Embora ambos os estilos sejam apreciados no meio do hip hop, a Batalha de Conhecimento explora o intelecto, a criatividade e o domínio do vocabulário e da cultura. É mais bem-sucedido, nesse sentido, o rapper que oferecer rimas inteligentes e bem elaboradas, mais focadas em mostrar certa erudição do rapper, ao fazer referências históricas, literárias, científicas, políticas, entre vários outros temas.
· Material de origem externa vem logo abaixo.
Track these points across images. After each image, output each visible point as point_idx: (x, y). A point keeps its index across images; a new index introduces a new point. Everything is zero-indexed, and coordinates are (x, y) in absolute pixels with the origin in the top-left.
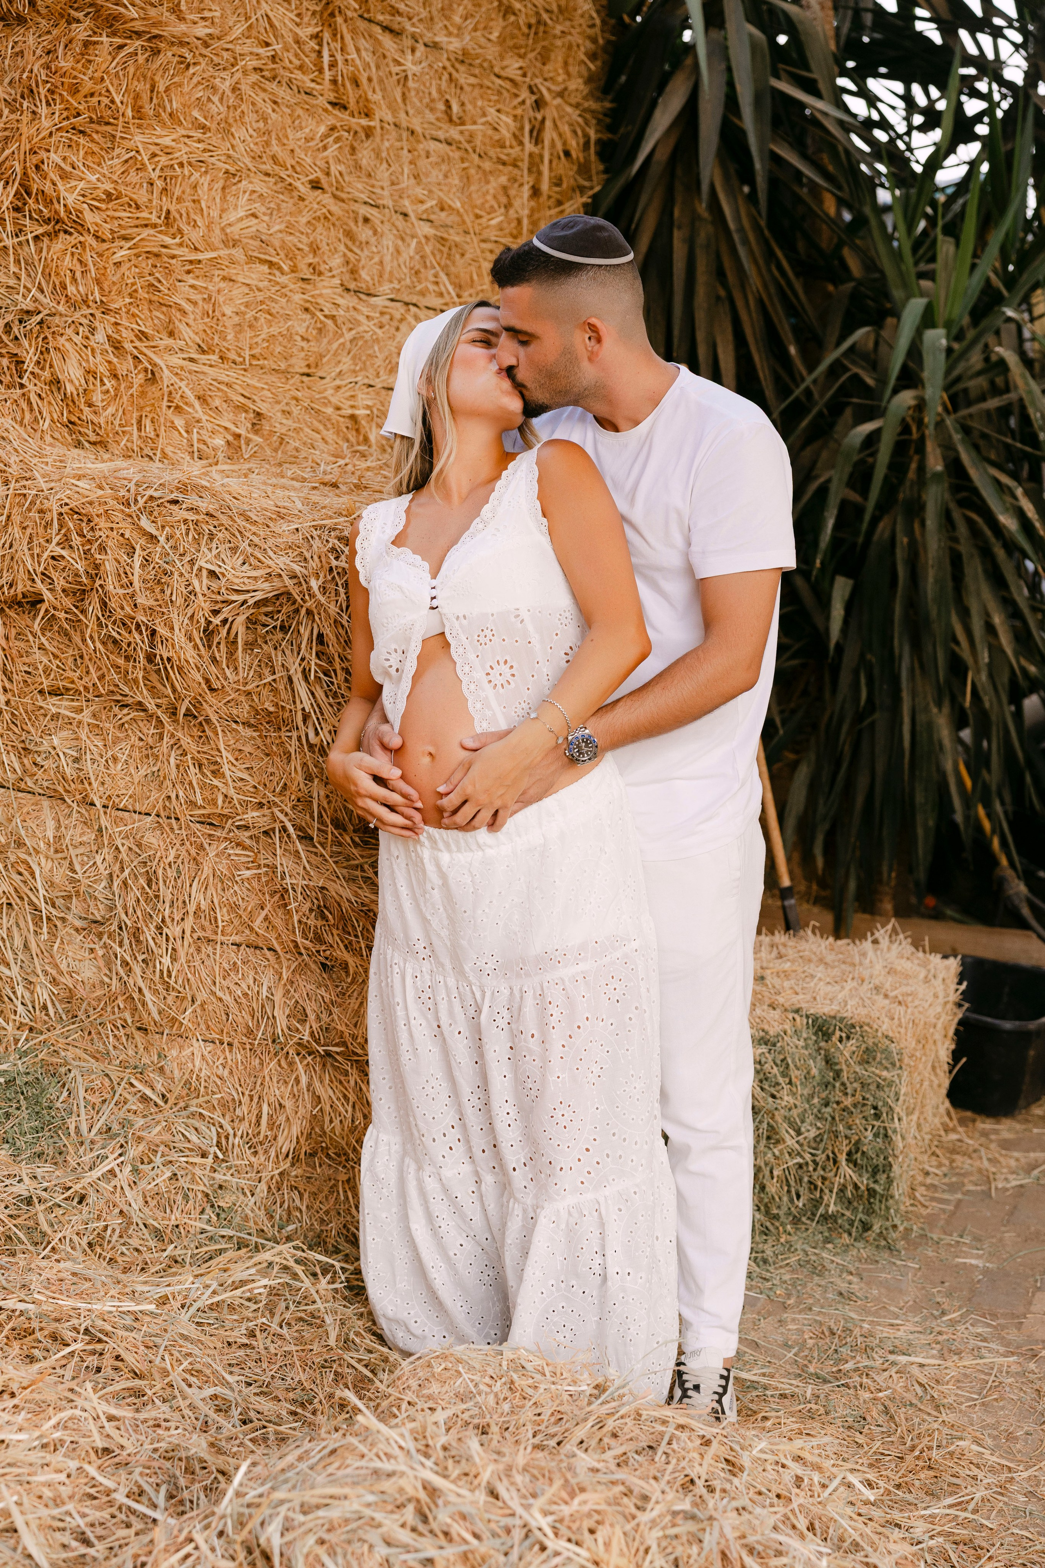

Mustapha destaca, que além das metáforas, outros elementos literários são trazidos para as rimas dentro do rap, como a repetição sonora para criar ritmo, velocidade e tom de voz, e a hipérbole, como um exagero intencional, para adicionar profundidade, ação e atenção.

“Além disso, o hábito da leitura desempenha um papel crucial no desenvolvimento dessas habilidades”, diz Mustapha. “MCs que leem regularmente têm acesso a um repertório maior de palavras, imagens e ideias, o que enriquece suas rimas e lhes permite explorar uma variedade maior de elementos literários em seu trabalho. Portanto, a leitura e a prática contínua são essenciais para a evolução e aprimoramento das habilidades literárias dos MC’s no mundo do hip hop.”